An agnostic might, for example, point to yesterday's Super Bowl where a 30-second ad during the game itself cost a cool $1.2 million ($40,000 per second). The entire broadcast -- pre-game show, game, and post-game show -- ran for much of the afternoon and evening and earned Fox Television more than $100 million.
Super Bowl ads are the most expensive advertising buys in television, but do they cost "too much"? The best minds in marketing obviously don't think so; advertisers leaped at the chance to spend more than $100 million pitching their wares to more than 100 million American viewers.
A 30-Second Super Bowl Ad Could Buy Two and One-Half Campaigns for the House. $1.2 million is a fair chunk of change. For the Super Bowl, it bought 30 seconds of air time. In politics, $1.2 million would have paid for two and one-half races for a seat in the United States House of Representatives in the 1996 elections (where the average Republican or Democrat who ran in the general election spent about $464,000).

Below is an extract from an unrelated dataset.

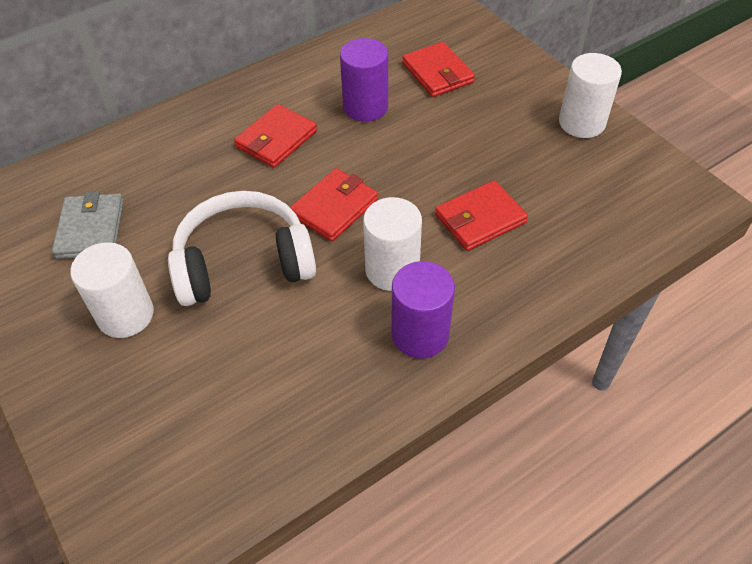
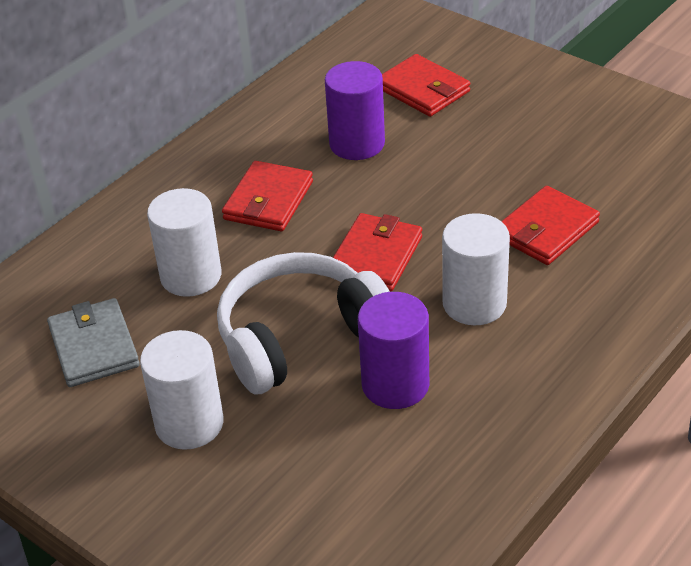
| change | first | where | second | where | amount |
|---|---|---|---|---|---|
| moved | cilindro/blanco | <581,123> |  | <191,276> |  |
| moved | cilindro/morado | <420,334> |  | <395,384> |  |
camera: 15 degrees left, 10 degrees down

Total Super Bowl Ad Revenues About Equal Spending in All Democratic Senate Campaigns. In 1996, the 34 Democrats who ran campaigns for the United States Senate spent $106.5 million, or about what Fox Television earned yesterday on the Super Bowl. Is that too much? Those Democratic candidates probably don't think so (their 34 Republican opponents outspent them by $7 million). (Remember that the Super Bowl number is for purchases of television advertising time only, while the Senate number is for disbursements of all kinds -- ad purchases for television, radio, and newspapers; ad production; salaries and rent; printing and postage; bunting and bumper stickers.)
In a vast, populous Republic -- where the finest minds in business think it advantageous to spend more than $100 million buying television ads for a football game -- is $106.5 million too much to spend trying to elect Democrats to the United States Senate?
In a vast, populous Republic -- where the finest minds in business think it advantageous to spend $1.2 million for 30 seconds of television time during a football game -- is $1.3 million too much to spend for more than two congressional campaigns?
Persons who think "campaigns cost too much" seem to think so.
Wednesday of last week, the Television Bureau of Advertising announced that all candidates (presidential, congressional, state, county, and local) and all political parties spent $400 million on television advertising in 1996. Is that "too much" spending on politics in a country of 265 million people that spent more than $100 million on television advertising during a football broadcast?
The agnostic finds it impossible to say.
[Data on advertising costs are taken from public sources and were confirmed by the National Football League. Data on costs of Senate and House campaigns are taken from published information of the Federal Election Commission. FEC data are not final but are as reported through Nov. 25, 1996.]